■ WORK ORDER
Reproduce without alteration the lines from the one containing "Electrical contractors in" through the one containing "your brand. For", both included, and no others.

DATA SECTION section start

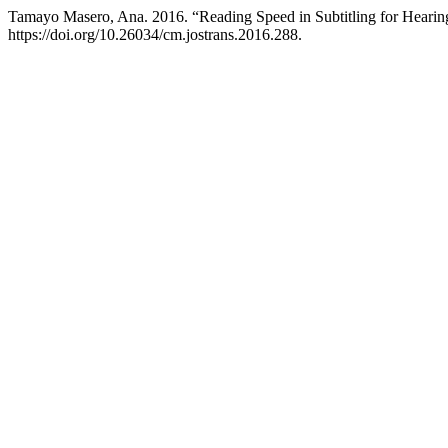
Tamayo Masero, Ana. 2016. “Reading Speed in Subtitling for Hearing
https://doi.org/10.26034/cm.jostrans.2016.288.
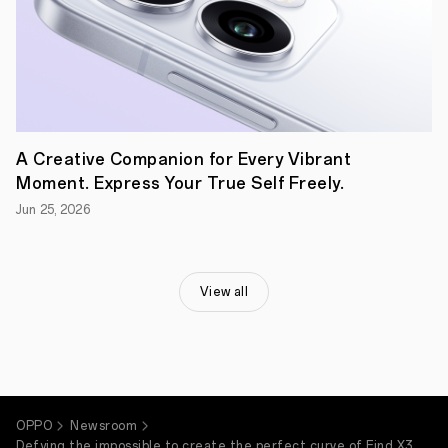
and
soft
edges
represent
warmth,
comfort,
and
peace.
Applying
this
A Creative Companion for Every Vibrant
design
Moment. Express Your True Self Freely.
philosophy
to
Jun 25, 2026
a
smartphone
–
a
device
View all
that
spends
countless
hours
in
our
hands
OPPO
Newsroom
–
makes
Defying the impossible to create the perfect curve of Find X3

DATA SECTION section end
DATA SECTION section start

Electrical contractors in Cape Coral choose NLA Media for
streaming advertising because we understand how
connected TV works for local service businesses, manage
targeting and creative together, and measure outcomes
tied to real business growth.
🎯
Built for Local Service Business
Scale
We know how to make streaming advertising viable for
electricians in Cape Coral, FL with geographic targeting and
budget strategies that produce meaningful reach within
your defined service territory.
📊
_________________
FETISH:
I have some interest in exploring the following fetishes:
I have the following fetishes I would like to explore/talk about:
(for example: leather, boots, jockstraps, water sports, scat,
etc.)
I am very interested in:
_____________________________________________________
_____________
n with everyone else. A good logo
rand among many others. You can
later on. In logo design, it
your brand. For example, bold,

DATA SECTION section end

■ SOLUTION TO THIS PROBLEM
Electrical contractors in Cape Coral choose NLA Media for
streaming advertising because we understand how
connected TV works for local service businesses, manage
targeting and creative together, and measure outcomes
tied to real business growth.
🎯
Built for Local Service Business
Scale
We know how to make streaming advertising viable for
electricians in Cape Coral, FL with geographic targeting and
budget strategies that produce meaningful reach within
your defined service territory.
📊
_________________
FETISH:
I have some interest in exploring the following fetishes:
I have the following fetishes I would like to explore/talk about:
(for example: leather, boots, jockstraps, water sports, scat,
etc.)
I am very interested in:
_____________________________________________________
_____________
n with everyone else. A good logo
rand among many others. You can
later on. In logo design, it
your brand. For example, bold,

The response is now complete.